» Aim of the exercise: Word for word, transcribe the lines below and drop the pictures.

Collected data
━━━━━━━━━━━━━━━━━━━━
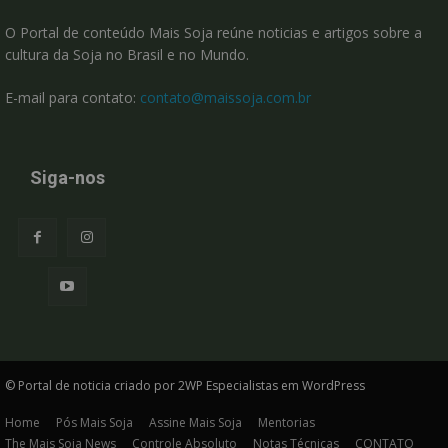
O Portal de conteúdo Mais Soja reúne noticias e artigos sobre a
cultura da Soja no Brasil e no Mundo.
E-mail para contato:
contato@maissoja.com.br
Siga-nos
© Portal de noticia criado por 2WP Especialistas em WordPress
Home
Pós Mais Soja
Assine Mais Soja
Mentorias
The Mais Soja News
Controle Absoluto
Notas Técnicas
CONTATO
━━━━━━━━━━━━━━━━━━━━
» Task answer:
O Portal de conteúdo Mais Soja reúne noticias e artigos sobre a
cultura da Soja no Brasil e no Mundo.
E-mail para contato:
contato@maissoja.com.br
Siga-nos
© Portal de noticia criado por 2WP Especialistas em WordPress
Home
Pós Mais Soja
Assine Mais Soja
Mentorias
The Mais Soja News
Controle Absoluto
Notas Técnicas
CONTATO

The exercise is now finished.